■ Brief ■
Report how many lines in the records that follow have the word "shoulder" in them, giving the number and nothing more.

-- Opening Marker --

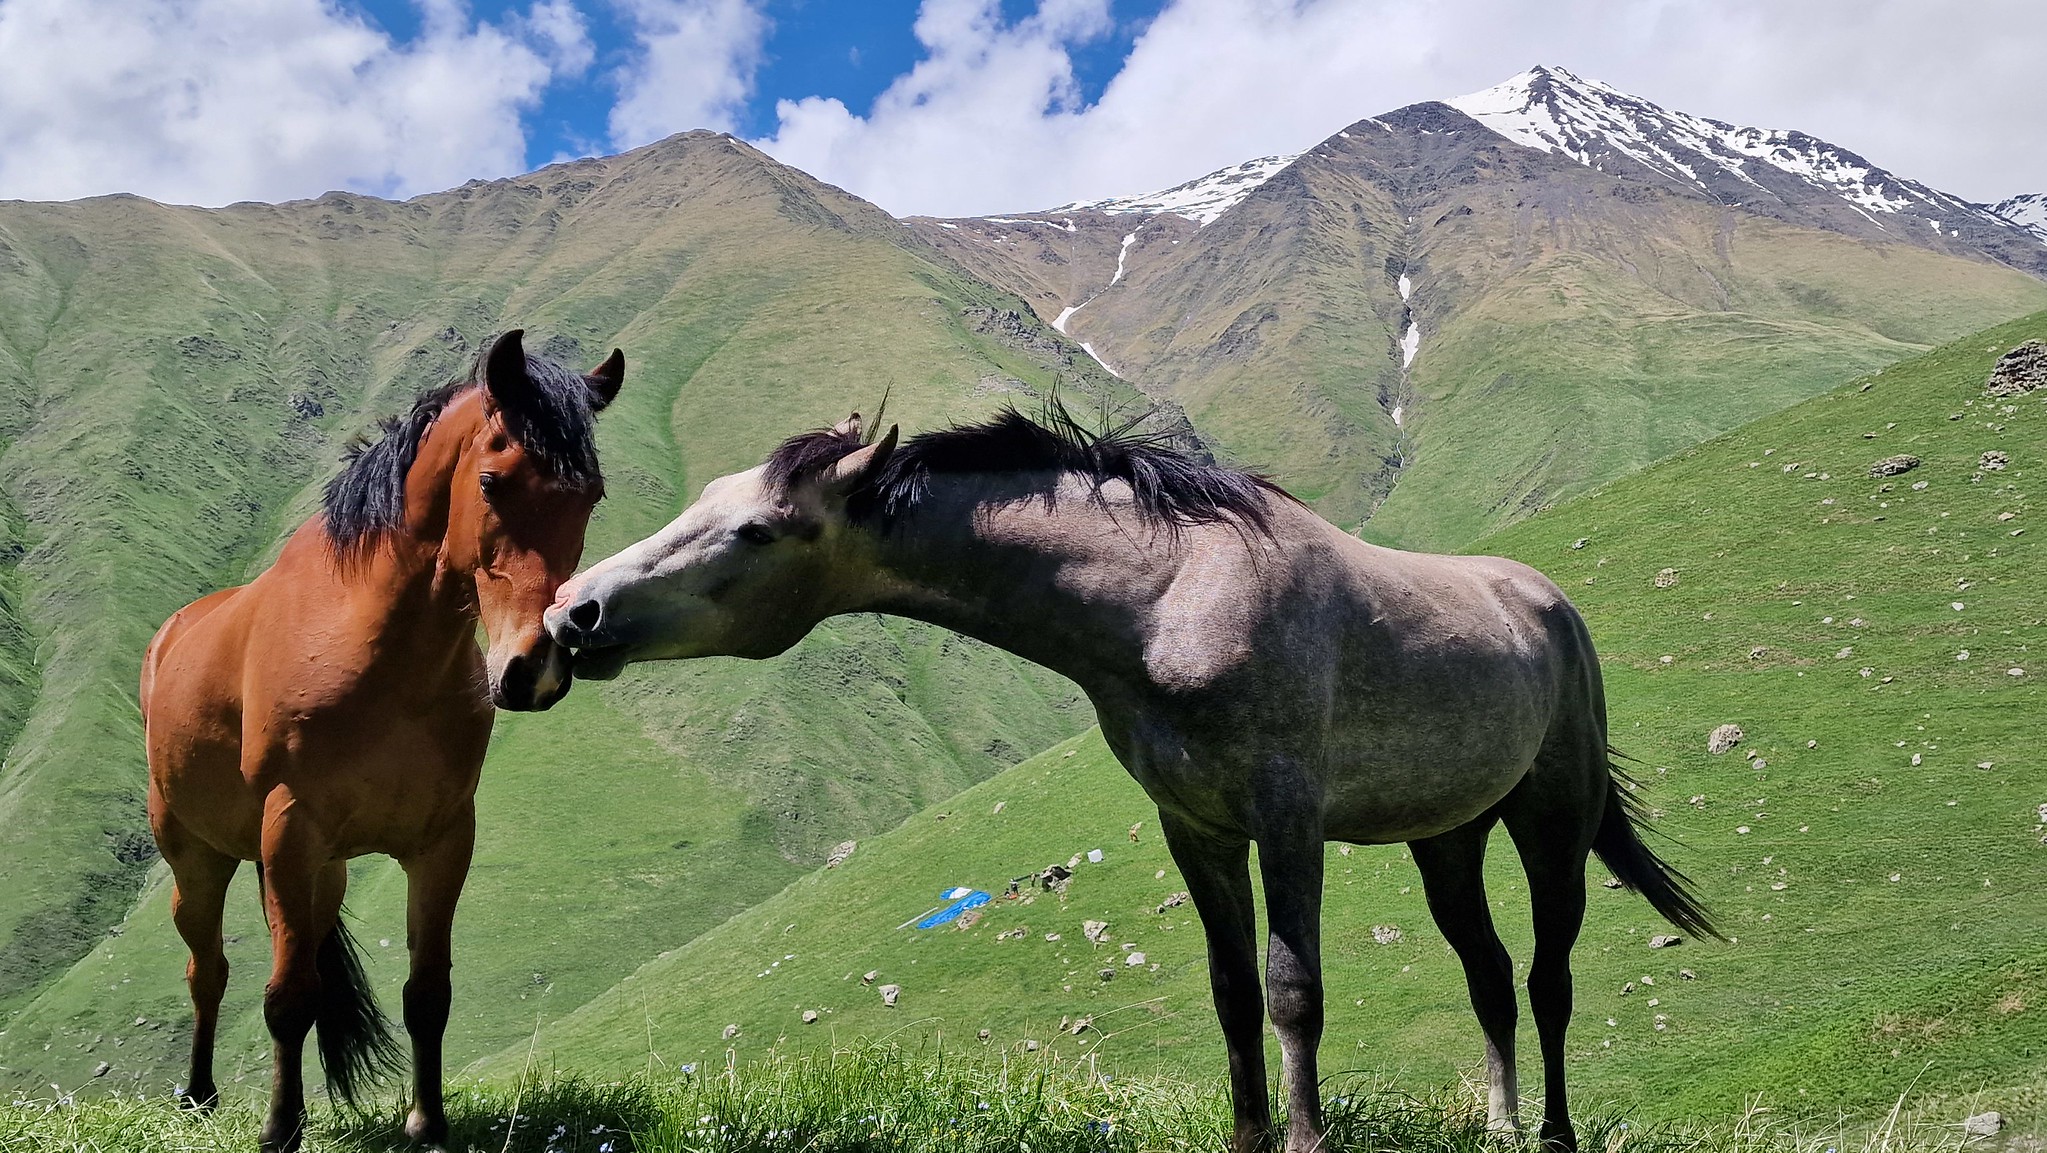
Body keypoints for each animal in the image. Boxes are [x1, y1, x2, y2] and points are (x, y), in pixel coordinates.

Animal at [141, 329, 618, 1146]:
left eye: (591, 495)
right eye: (491, 482)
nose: (538, 668)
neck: (377, 652)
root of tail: (171, 633)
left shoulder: (441, 840)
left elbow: (427, 994)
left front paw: (427, 1124)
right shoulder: (289, 830)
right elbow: (286, 997)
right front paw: (281, 1129)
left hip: (320, 873)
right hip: (197, 858)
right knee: (209, 972)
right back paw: (199, 1093)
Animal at [544, 407, 1711, 1153]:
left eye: (754, 528)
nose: (573, 611)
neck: (1169, 598)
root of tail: (1548, 606)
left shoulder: (1286, 818)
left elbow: (1292, 992)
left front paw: (1302, 1139)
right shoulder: (1197, 827)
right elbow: (1233, 993)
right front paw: (1248, 1136)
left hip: (1550, 823)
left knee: (1548, 976)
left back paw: (1552, 1132)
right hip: (1447, 836)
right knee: (1489, 974)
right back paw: (1502, 1125)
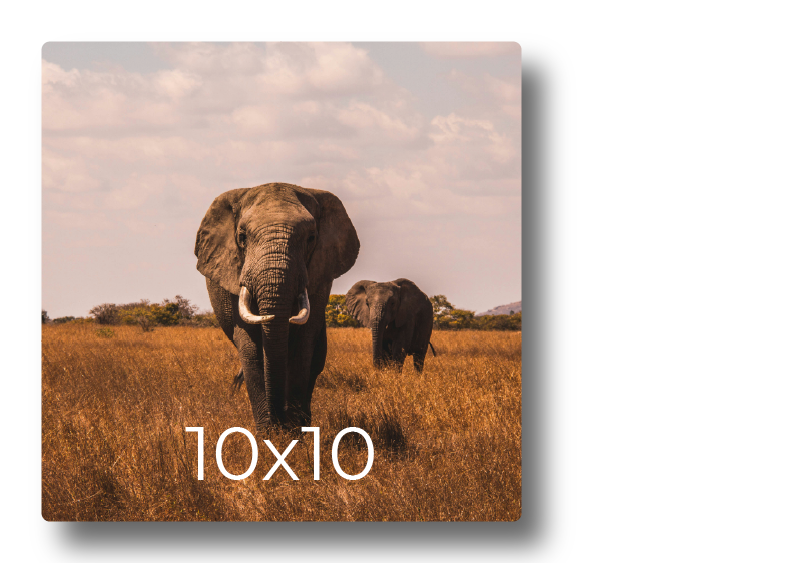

-- Closing Marker --

■ Solution to this exercise ■
4